§ **YOUR GOAL**: Reproduce the records below exactly as they are written.
[Opening MATERIALS PROVIDED section]
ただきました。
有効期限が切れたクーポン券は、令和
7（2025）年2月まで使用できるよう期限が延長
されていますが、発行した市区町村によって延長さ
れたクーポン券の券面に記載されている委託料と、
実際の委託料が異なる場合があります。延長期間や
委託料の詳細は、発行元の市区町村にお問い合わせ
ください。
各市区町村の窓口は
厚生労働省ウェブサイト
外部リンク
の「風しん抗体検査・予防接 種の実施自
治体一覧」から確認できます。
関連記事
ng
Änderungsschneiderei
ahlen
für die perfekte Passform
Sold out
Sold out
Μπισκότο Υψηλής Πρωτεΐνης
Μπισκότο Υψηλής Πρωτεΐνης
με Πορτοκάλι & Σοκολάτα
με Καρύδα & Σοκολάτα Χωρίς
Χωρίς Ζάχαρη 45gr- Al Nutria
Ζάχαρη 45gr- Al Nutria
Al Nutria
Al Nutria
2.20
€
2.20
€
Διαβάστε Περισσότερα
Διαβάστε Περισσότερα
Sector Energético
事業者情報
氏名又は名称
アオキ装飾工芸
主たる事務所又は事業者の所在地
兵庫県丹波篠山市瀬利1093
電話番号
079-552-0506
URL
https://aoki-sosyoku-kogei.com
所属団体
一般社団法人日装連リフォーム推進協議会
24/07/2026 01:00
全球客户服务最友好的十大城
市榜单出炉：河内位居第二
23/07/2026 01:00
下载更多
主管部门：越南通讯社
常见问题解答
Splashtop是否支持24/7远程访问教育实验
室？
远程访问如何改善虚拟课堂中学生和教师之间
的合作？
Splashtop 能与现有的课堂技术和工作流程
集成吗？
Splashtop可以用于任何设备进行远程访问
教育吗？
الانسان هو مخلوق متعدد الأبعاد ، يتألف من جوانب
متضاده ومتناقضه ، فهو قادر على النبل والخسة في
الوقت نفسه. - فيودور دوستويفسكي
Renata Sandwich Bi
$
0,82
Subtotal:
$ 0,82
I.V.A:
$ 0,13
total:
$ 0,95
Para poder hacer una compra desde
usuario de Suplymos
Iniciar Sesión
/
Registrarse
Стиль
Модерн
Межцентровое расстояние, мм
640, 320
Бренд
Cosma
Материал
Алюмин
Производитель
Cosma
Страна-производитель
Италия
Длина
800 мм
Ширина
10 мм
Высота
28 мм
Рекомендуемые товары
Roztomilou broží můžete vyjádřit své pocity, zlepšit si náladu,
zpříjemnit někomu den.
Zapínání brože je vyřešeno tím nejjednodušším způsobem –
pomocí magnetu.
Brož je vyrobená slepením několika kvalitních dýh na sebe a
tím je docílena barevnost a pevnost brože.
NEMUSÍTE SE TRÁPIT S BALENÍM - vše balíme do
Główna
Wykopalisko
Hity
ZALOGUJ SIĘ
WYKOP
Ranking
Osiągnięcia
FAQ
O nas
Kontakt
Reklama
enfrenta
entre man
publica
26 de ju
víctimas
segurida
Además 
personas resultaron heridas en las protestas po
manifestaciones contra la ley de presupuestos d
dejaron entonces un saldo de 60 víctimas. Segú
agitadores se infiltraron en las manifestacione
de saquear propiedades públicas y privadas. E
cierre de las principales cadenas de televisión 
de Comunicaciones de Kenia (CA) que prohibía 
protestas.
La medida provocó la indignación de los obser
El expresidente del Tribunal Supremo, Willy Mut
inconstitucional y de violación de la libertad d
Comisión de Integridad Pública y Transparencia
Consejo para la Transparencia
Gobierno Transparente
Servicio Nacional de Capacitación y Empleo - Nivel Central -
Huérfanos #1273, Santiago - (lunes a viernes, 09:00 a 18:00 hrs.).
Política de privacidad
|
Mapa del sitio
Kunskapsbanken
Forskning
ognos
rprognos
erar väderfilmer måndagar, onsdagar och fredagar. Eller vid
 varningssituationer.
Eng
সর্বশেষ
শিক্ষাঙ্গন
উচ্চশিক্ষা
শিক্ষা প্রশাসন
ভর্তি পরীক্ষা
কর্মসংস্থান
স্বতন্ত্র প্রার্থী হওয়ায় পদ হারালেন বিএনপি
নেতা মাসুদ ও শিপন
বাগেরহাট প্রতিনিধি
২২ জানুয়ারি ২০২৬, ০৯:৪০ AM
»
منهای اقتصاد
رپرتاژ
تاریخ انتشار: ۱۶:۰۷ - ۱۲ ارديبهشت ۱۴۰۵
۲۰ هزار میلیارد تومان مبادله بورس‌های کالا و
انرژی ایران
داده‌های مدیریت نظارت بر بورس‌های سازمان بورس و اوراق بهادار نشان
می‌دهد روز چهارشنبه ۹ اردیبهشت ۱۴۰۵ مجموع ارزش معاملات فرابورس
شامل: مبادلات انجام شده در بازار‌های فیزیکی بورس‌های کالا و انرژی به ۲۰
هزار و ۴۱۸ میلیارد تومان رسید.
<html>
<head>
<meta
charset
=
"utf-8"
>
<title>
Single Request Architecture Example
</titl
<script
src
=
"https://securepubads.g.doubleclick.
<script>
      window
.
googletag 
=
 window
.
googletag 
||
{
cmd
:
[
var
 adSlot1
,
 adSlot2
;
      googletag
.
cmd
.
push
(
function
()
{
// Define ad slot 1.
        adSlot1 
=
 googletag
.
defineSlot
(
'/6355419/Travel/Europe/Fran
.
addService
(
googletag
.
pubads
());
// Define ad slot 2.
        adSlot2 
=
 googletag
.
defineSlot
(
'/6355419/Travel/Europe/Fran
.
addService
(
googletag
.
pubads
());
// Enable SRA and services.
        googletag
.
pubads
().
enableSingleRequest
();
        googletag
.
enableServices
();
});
[Closing MATERIALS PROVIDED section]
§ **YOUR RESPONSE**:
ただきました。
有効期限が切れたクーポン券は、令和
7（2025）年2月まで使用できるよう期限が延長
されていますが、発行した市区町村によって延長さ
れたクーポン券の券面に記載されている委託料と、
実際の委託料が異なる場合があります。延長期間や
委託料の詳細は、発行元の市区町村にお問い合わせ
ください。
各市区町村の窓口は
厚生労働省ウェブサイト
外部リンク
の「風しん抗体検査・予防接 種の実施自
治体一覧」から確認できます。
関連記事
ng
Änderungsschneiderei
ahlen
für die perfekte Passform
Sold out
Sold out
Μπισκότο Υψηλής Πρωτεΐνης
Μπισκότο Υψηλής Πρωτεΐνης
με Πορτοκάλι & Σοκολάτα
με Καρύδα & Σοκολάτα Χωρίς
Χωρίς Ζάχαρη 45gr- Al Nutria
Ζάχαρη 45gr- Al Nutria
Al Nutria
Al Nutria
2.20
€
2.20
€
Διαβάστε Περισσότερα
Διαβάστε Περισσότερα
Sector Energético
事業者情報
氏名又は名称
アオキ装飾工芸
主たる事務所又は事業者の所在地
兵庫県丹波篠山市瀬利1093
電話番号
079-552-0506
URL
https://aoki-sosyoku-kogei.com
所属団体
一般社団法人日装連リフォーム推進協議会
24/07/2026 01:00
全球客户服务最友好的十大城
市榜单出炉：河内位居第二
23/07/2026 01:00
下载更多
主管部门：越南通讯社
常见问题解答
Splashtop是否支持24/7远程访问教育实验
室？
远程访问如何改善虚拟课堂中学生和教师之间
的合作？
Splashtop 能与现有的课堂技术和工作流程
集成吗？
Splashtop可以用于任何设备进行远程访问
教育吗？
الانسان هو مخلوق متعدد الأبعاد ، يتألف من جوانب
متضاده ومتناقضه ، فهو قادر على النبل والخسة في
الوقت نفسه. - فيودور دوستويفسكي
Renata Sandwich Bi
$
0,82
Subtotal:
$ 0,82
I.V.A:
$ 0,13
total:
$ 0,95
Para poder hacer una compra desde
usuario de Suplymos
Iniciar Sesión
/
Registrarse
Стиль
Модерн
Межцентровое расстояние, мм
640, 320
Бренд
Cosma
Материал
Алюмин
Производитель
Cosma
Страна-производитель
Италия
Длина
800 мм
Ширина
10 мм
Высота
28 мм
Рекомендуемые товары
Roztomilou broží můžete vyjádřit své pocity, zlepšit si náladu,
zpříjemnit někomu den.
Zapínání brože je vyřešeno tím nejjednodušším způsobem –
pomocí magnetu.
Brož je vyrobená slepením několika kvalitních dýh na sebe a
tím je docílena barevnost a pevnost brože.
NEMUSÍTE SE TRÁPIT S BALENÍM - vše balíme do
Główna
Wykopalisko
Hity
ZALOGUJ SIĘ
WYKOP
Ranking
Osiągnięcia
FAQ
O nas
Kontakt
Reklama
enfrenta
entre man
publica
26 de ju
víctimas
segurida
Además 
personas resultaron heridas en las protestas po
manifestaciones contra la ley de presupuestos d
dejaron entonces un saldo de 60 víctimas. Segú
agitadores se infiltraron en las manifestacione
de saquear propiedades públicas y privadas. E
cierre de las principales cadenas de televisión 
de Comunicaciones de Kenia (CA) que prohibía 
protestas.
La medida provocó la indignación de los obser
El expresidente del Tribunal Supremo, Willy Mut
inconstitucional y de violación de la libertad d
Comisión de Integridad Pública y Transparencia
Consejo para la Transparencia
Gobierno Transparente
Servicio Nacional de Capacitación y Empleo - Nivel Central -
Huérfanos #1273, Santiago - (lunes a viernes, 09:00 a 18:00 hrs.).
Política de privacidad
|
Mapa del sitio
Kunskapsbanken
Forskning
ognos
rprognos
erar väderfilmer måndagar, onsdagar och fredagar. Eller vid
 varningssituationer.
Eng
সর্বশেষ
শিক্ষাঙ্গন
উচ্চশিক্ষা
শিক্ষা প্রশাসন
ভর্তি পরীক্ষা
কর্মসংস্থান
স্বতন্ত্র প্রার্থী হওয়ায় পদ হারালেন বিএনপি
নেতা মাসুদ ও শিপন
বাগেরহাট প্রতিনিধি
২২ জানুয়ারি ২০২৬, ০৯:৪০ AM
»
منهای اقتصاد
رپرتاژ
تاریخ انتشار: ۱۶:۰۷ - ۱۲ ارديبهشت ۱۴۰۵
۲۰ هزار میلیارد تومان مبادله بورس‌های کالا و
انرژی ایران
داده‌های مدیریت نظارت بر بورس‌های سازمان بورس و اوراق بهادار نشان
می‌دهد روز چهارشنبه ۹ اردیبهشت ۱۴۰۵ مجموع ارزش معاملات فرابورس
شامل: مبادلات انجام شده در بازار‌های فیزیکی بورس‌های کالا و انرژی به ۲۰
هزار و ۴۱۸ میلیارد تومان رسید.
<html>
<head>
<meta
charset
=
"utf-8"
>
<title>
Single Request Architecture Example
</titl
<script
src
=
"https://securepubads.g.doubleclick.
<script>
      window
.
googletag 
=
 window
.
googletag 
||
{
cmd
:
[
var
 adSlot1
,
 adSlot2
;
      googletag
.
cmd
.
push
(
function
()
{
// Define ad slot 1.
        adSlot1 
=
 googletag
.
defineSlot
(
'/6355419/Travel/Europe/Fran
.
addService
(
googletag
.
pubads
());
// Define ad slot 2.
        adSlot2 
=
 googletag
.
defineSlot
(
'/6355419/Travel/Europe/Fran
.
addService
(
googletag
.
pubads
());
// Enable SRA and services.
        googletag
.
pubads
().
enableSingleRequest
();
        googletag
.
enableServices
();
});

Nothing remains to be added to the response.